That's the Way It Was Before MacNeil-Lehrer

December 18, 1995

DAVID BRINKLEY: A MEMOIR

By David Brinkley, Knopf, 273 pp., $25

Before PBS's MacNeil and Lehrer, there was NBC's Huntley and Brinkley: Chet Huntley reporting from New York and David Brinkley from Washington. During the 1960s, the NBC duo ruled the roost, consistently beating CBS's Walter Cronkite in the ratings. Covering the 1964 Democratic Party convention, they got the highest rating in TV history: 84 percent of the viewing audience. The key to their success, according to Brinkley: "I have no idea. Neither did anyone else."

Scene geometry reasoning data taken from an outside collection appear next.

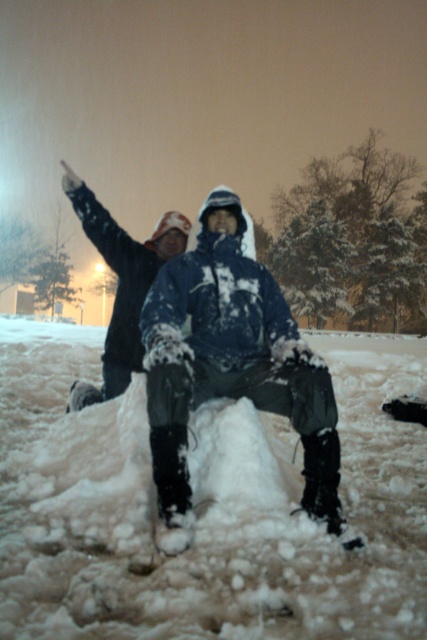
Is white fluffy snow at center shorter than snow-covered jacket at center?

Indeed, white fluffy snow at center has a lesser height compared to snow-covered jacket at center.

Between white fluffy snow at center and snow-covered jacket at center, which one is positioned higher?

snow-covered jacket at center is higher up.

Does point (366, 616) lie in front of point (245, 294)?

Yes, point (366, 616) is in front of point (245, 294).

Image resolution: width=427 pixels, height=640 pixels. Find the location of `white fluffy snow at center`. white fluffy snow at center is located at coordinates (204, 506).

Looking at this image, which is above, white fluffy snow at center or dark blue jacket at center?

dark blue jacket at center is above.

Identify the location of white fluffy snow at center. (204, 506).

Is snow-covered jacket at center to the right of dark blue jacket at center from the viewer's perspective?

Indeed, snow-covered jacket at center is positioned on the right side of dark blue jacket at center.

Which is behind, point (189, 291) or point (166, 220)?

Point (166, 220)

Does point (248, 385) lie behind point (114, 305)?

No, it is in front of (114, 305).

Where is `snow-covered jacket at center`? snow-covered jacket at center is located at coordinates (231, 369).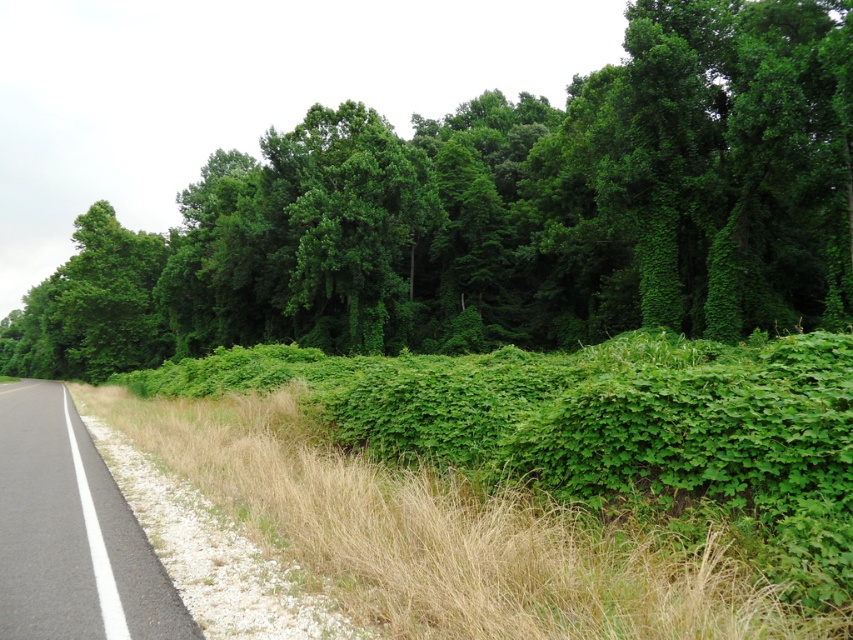
You are a gardener trying to determine which plant to prune first. You see a green leafy bush at center and a green leafy grass at center. Based on their widths, which one should you tackle first?

The green leafy bush at center might be wider than green leafy grass at center, so you should prune the bush first to ensure it doesn

You are driving along the road and see two points marked on your GPS. The first point is at coordinate point (792,321) and the second point is at coordinate point (27,589). Which point is closer to your current position if you are driving towards the direction of the road?

Point (27,589) is closer to your current position because it is ahead in the direction of travel, while point (792,321) is behind you.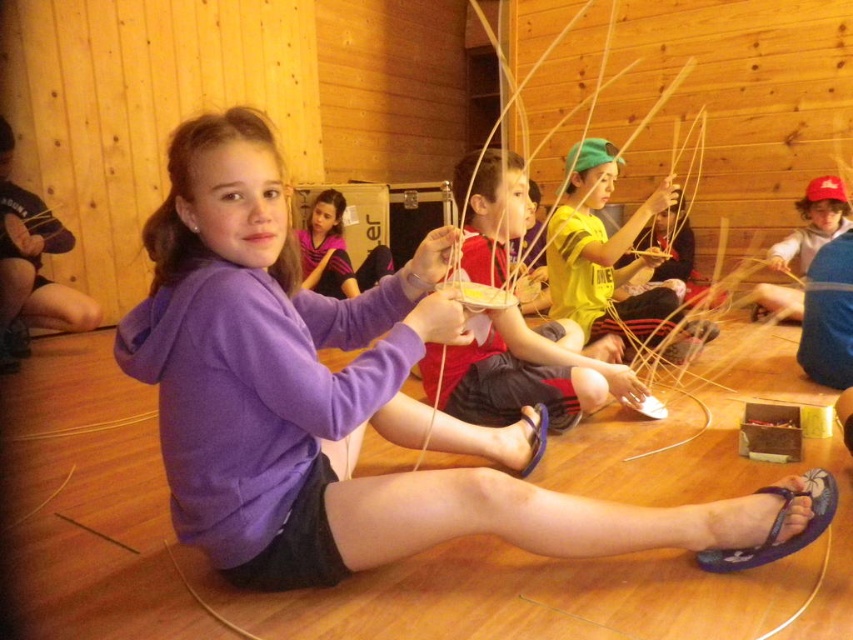
You are a photographer taking a picture of the children in the wooden cabin. You notice the yellow matte shirt at upper center and the matte blue hoodie at center. Which clothing item is positioned lower in the image?

The yellow matte shirt at upper center is located below the matte blue hoodie at center, so it is positioned lower in the image.

You are standing at the entrance of the wooden cabin and want to move towards the point labeled as point (184, 518). However, there is an obstacle at point (787, 321). Will you encounter the obstacle before reaching your destination?

Point (184, 518) is in front of point (787, 321). Therefore, you will reach the destination before encountering the obstacle at point (787, 321).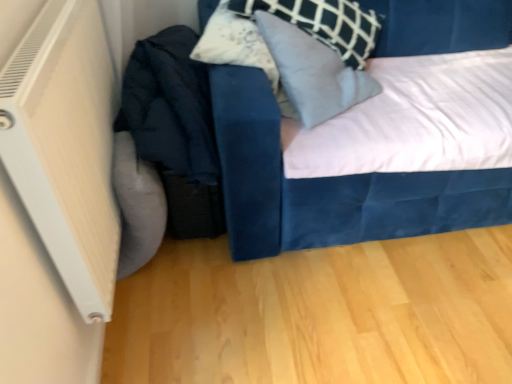
Question: Considering the positions of white plastic radiator at left and velvet blue bed at center in the image, is white plastic radiator at left bigger or smaller than velvet blue bed at center?

Choices:
 (A) small
 (B) big

Answer: (A)

Question: In the image, is white plastic radiator at left positioned in front of or behind velvet blue bed at center?

Choices:
 (A) behind
 (B) front

Answer: (B)

Question: Considering the real-world distances, which object is closest to the velvet blue pillow at upper center?

Choices:
 (A) velvet blue bed at center
 (B) white plastic radiator at left

Answer: (A)

Question: Estimate the real-world distances between objects in this image. Which object is closer to the velvet blue bed at center?

Choices:
 (A) velvet blue pillow at upper center
 (B) white plastic radiator at left

Answer: (A)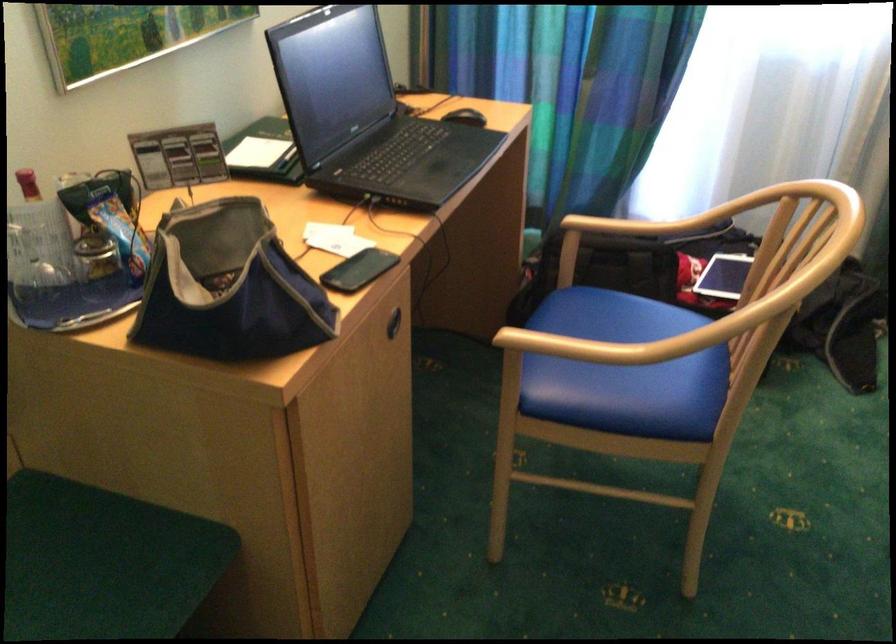
In order to click on drawer handle in this screenshot , I will do `click(393, 323)`.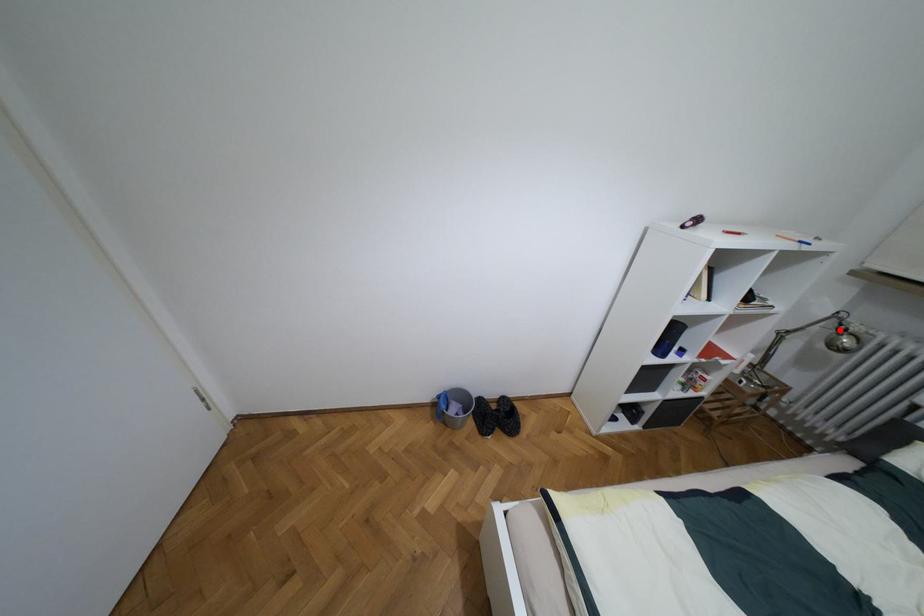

In a storytelling style, Brinkley spins anecdotes about his childhood; his entry into journalism; the beginnings of TV and the cluelessness of the radio journalists who had to make the new medium work; and presidents back to Franklin Roosevelt. The memoirs cover, as the book's sub-subtitle puts it, "11 presidents, 4 wars, 22 political conventions, 1 moon landing, 3 assassinations, 2,000 weeks of news and other stuff on television, and 18 years of growing up in North Carolina."

Among the most interesting stories: the North Carolina NBC-TV affiliate owner in the early 1950s who was so enraged by Brinkley's reporting on the civil-rights movement that he hired a "deeply unskilled" reporter to go on the air every night after NBC News to "answer Brinkley's lies." The reporter became so effective at it that he was elected to the United States Senate. His name: Jesse Helms. Or the time the Brinkleys were on a picnic with friends in the countryside when a White House helicopter appeared out of nowhere and landed next to them. Lyndon Johnson wanted the Brinkleys to come up to Camp David - now.

Brinkley has no idea why Huntley-Brinkley's ratings eventually dropped, but he ties it to the 1967 TV strike, in which Brinkley observed the picket line while Huntley did not. In so doing, he says, they managed to antagonize both pro- and anti-union viewers. By 1971, CBS/Cronkite had grabbed first place.

Though chock full of good stories, its style makes it a lighter read than one might expect. I came away with the feeling there's a lot more Brinkley could have told us about his close relations with the Washington power elite over the past 50 years.